Evaluation of the circle of Willis demonstrates a patent vertebrobasilar
system without evidence of aneurysm or stenosis. Dense atherosclerotic
calcifications are noted in the cavernous carotid arteries without
significant stenosis. There is no evidence of
intracranial stenosis or aneurysm. Mild asymmetry of the MCA bifurcations is
again noted but stable from the prior CT dated 26 August 2008 and is of
doubtful clinical significance. There is no definite residual dural AV
fistula however CT scan is limited in the evaluation of dural AV fistula.
If there is persistent concern, catheter angiogram can be performed.
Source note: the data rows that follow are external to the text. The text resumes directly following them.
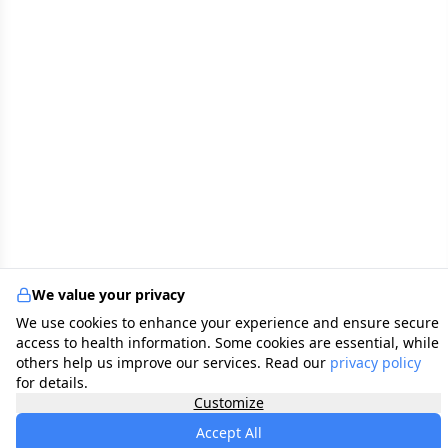
We value your privacy
We use cookies to enhance your experience and ensure secure
access to health information. Some cookies are essential, while
others help us improve our services. Read our
privacy policy
for details.
Customize
Accept All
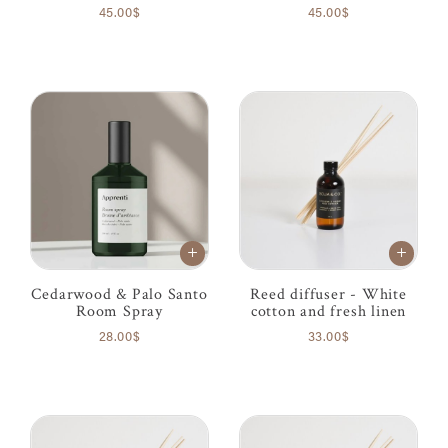
45.00$
45.00$
Cedarwood & Palo Santo
Reed diffuser - White
Room Spray
cotton and fresh linen
28.00$
33.00$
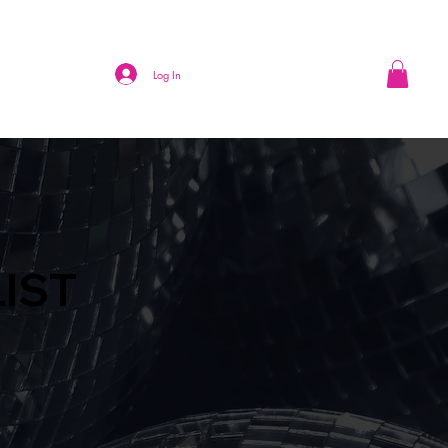
Log In
LIST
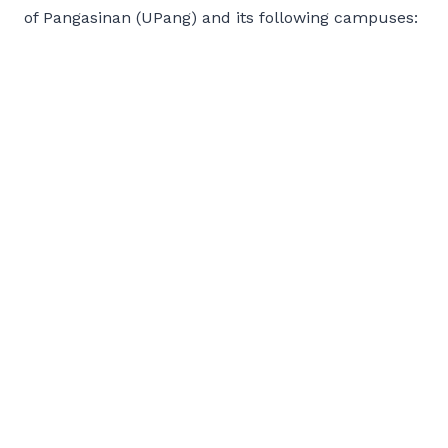
of Pangasinan (UPang) and its following campuses:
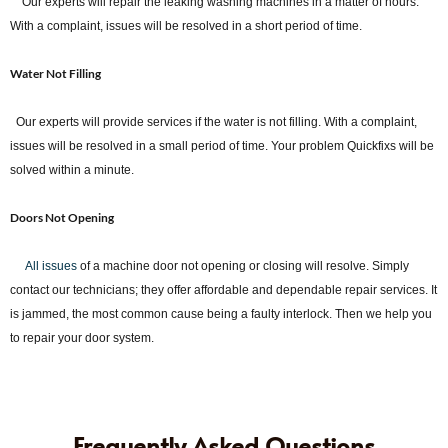
Our experts will repair the leaking washing machines in a matter of hours.
With a complaint, issues will be resolved in a short period of time.
Water Not Filling
Our experts will provide services if the water is not filling. With a complaint,
issues will be resolved in a small period of time. Your problem Quickfixs will be
solved within a minute.
Doors Not Opening
All issues
of a machine door not opening or closing will resolve. Simply
contact our technicians; they offer affordable and dependable repair services. It
is jammed, the most common cause being a faulty interlock. Then we help you
to repair your door system.
Frequently Asked Questions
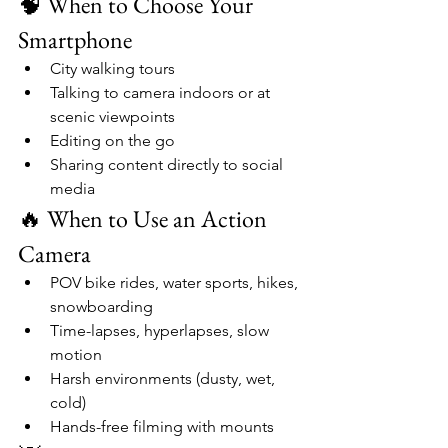
🧠 When to Choose Your 
Smartphone
City walking tours
Talking to camera indoors or at 
scenic viewpoints
Editing on the go
Sharing content directly to social 
media
🔥 When to Use an Action 
Camera
POV bike rides, water sports, hikes, 
snowboarding
Time-lapses, hyperlapses, slow 
motion
Harsh environments (dusty, wet, 
cold)
Hands-free filming with mounts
Evaluation of the soft tissues of the neck again demonstrate enhancing
masses within the bilateral parotid glands. Given variations in technique,
these are unchanged in size from the prior study dated August 26, 2008 and
may represent intraparotid lymph nodes versus other benign parotid lesions.
Stability over time argues against a more aggressive process. There is a
normal vascular enhancement within the vessels of the neck without focal
stenosis or aneurysm. Minimal atherosclerotic calcifications are noted in
the carotid bulbs bilaterally.

There is a nodular prominence of the inferior aspect of the thyroid gland
with heterogeneous density which extends substernally. Visualized lung
apices are clear. Minimal atherosclerotic calcifications are noted in the
aortic arch.

Diffuse degenerative changes are present in the cervical spine with variable
canal and foraminal stenosis. No aggressive lytic or blastic osseous lesion
is noted.

IMPRESSION:
1. Stable exam. Senescent changes and old left parietal infarct without
evidence of acute intracranial pathology.
2. Postoperative changes status post dural AV fistula repair. There is no
definite residual fistula however catheter angiogram is more sensitive in
the evaluation of small fistulous connections.
3. Enhancing parotid nodules bilaterally, stable from prior CT scan dated 26
August 2008. Stability over time argues against an aggressive process.
Differential includes intraparotid lymph nodes versus benign parotid
tumors.
4. Substernal extension of thyroid gland. Other chronic findings as above.